Career NFL statistics
- Total tackles: 43
- Receptions: 7
- Receiving yards: 29
- Rushing yards: 27
- Return yards: 24
- Total touchdowns: 1
- Stats at Pro Football Reference

= Jason Cabinda =

American football player (born 1996)

Jason W. Cabinda (born March 17, 1996) is an American former professional football player who was a linebacker and fullback in the National Football League (NFL). He played college football for the Penn State Nittany Lions and signed with the Oakland Raiders as an undrafted free agent in 2018.

== Early life ==
Cabinda attended Hunterdon Central Regional High School, where he led the Red Devils to a Central Group V championship in 2013, scoring two touchdowns in the 21–0 victory over Manalapan High School.
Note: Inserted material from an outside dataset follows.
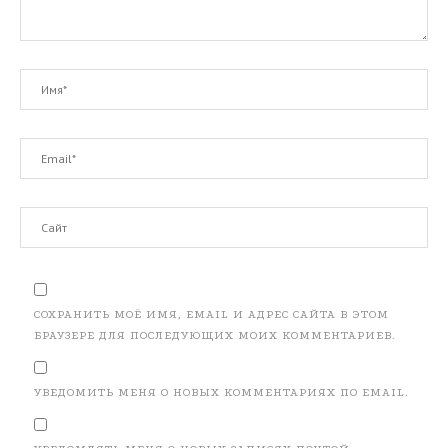
СОХРАНИТЬ МОЁ ИМЯ, EMAIL И АДРЕС САЙТА В ЭТОМ
БРАУЗЕРЕ ДЛЯ ПОСЛЕДУЮЩИХ МОИХ КОММЕНТАРИЕВ.
УВЕДОМИТЬ МЕНЯ О НОВЫХ КОММЕНТАРИЯХ ПО EMAIL.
Notably, he totaled 3,417 yards as a rusher from his sophomore to senior year and scored 47 total touchdowns.

==College career==
Cabinda played four seasons for the Nittany Lions, playing in 43 games and starting 36 games. He finished his Penn State career ninth all-time in career tackles with 286 and accumulated six career sacks, 16.5 tackles for loss, three forced fumbles, one fumble recovery, 11 passes defensed and one interception. Cabinda was named third-team All-Big Ten Conference by the coaches and honorable mention All-Big Ten by the media in 2016.

===Statistics===

| Year | Team | Tackles |  |  |  |  |  |  | Interceptions |  |  |  |  |  |
| G | Tot | Solo | Asst | Sck | FF | Int | YDS | Avg | Lng | TD | PD |
| 2014 | Penn State | 8 | 17 | 7 | 10 | 0.0 | 0 | 0 | 0 | 0 | 0 | 0 | 0 |
| 2015 | Penn State | 13 | 100 | 39 | 61 | 2.5 | 1 | 1 | 0 | 0 | 0 | 0 | 5 |
| 2016 | Penn State | 9 | 81 | 36 | 45 | 1.0 | 0 | 0 | 0 | 0 | 0 | 0 | 3 |
| 2017 | Penn State | 11 | 81 | 28 | 53 | 2.0 | 1 | 0 | 0 | 0 | 0 | 0 | 3 |
| Total |  | 41 | 279 | 110 | 169 | 5.5 | 2 | 1 | 0 | 0 | 0 | 0 | 11 |

==Professional career==

Pre-draft measurables
| Height | Weight | Arm length | Hand span | Wingspan | 20-yard shuttle | Three-cone drill | Vertical jump | Broad jump | Bench press |
| 6 ft 1 in (1.85 m) | 239 lb (108 kg) | 32 in (0.81 m) | 9+5⁄8 in (0.24 m) | 6 ft 6+1⁄8 in (1.98 m) | 4.22 s | 7.00 s | 33.5 in (0.85 m) | 10 ft 9 in (3.28 m) | 19 reps |
All values from NFL Combine/Pro Day

===Oakland Raiders===
Cabinda signed with the Oakland Raiders as an undrafted free agent on May 4, 2018. He was waived on September 1, 2018 and was signed to the practice squad the next day. He was promoted to the active roster on October 16, 2018.

On August 31, 2019, Cabinda was waived by the Raiders.

===Detroit Lions===
On September 2, 2019, Cabinda was signed to the Detroit Lions practice squad. He was promoted to the active roster on December 3, 2019.

Cabinda was given an exclusive-rights free agent tender by the Lions on March 4, 2021. He signed the one-year contract on April 6.

On February 17, 2022, Cabinda signed a two-year contract extension with the Lions through the 2023 season. He was placed on the reserve/physically unable to perform list to start the season on August 23, 2022. He was activated on November 12.

On October 7, 2023, Cabinda was placed on injured reserve. He was activated from injured reserve and waived on December 29, 2023. He was re-signed to the practice squad on January 2, 2024. Jason Cabinda was resigned to the active roster for week 17. He was not signed to a reserve/future contract after the season and thus became a free agent when his practice squad contract expired.

==Personal life==
Cabinda has one child. Cabinda's mother hails from Cameroon.

== Broadcasting Career ==
Following his retirement from professional football, Cabinda transitioned into sports media. In July 2026, The CW announced that Cabinda would join its college football broadcast team as the lead booth analyst for Atlantic Coast Conference (ACC) games, working alongside play-by-play announcer Thom Brennaman and sideline analyst Wes Bryant.

Prior to joining The CW, Cabinda worked as an analyst across multiple platforms, including NFL Network, where he appeared on Good Morning Football, and CBS Sports HQ. He also served as an analyst for Penn State football pregame broadcasts.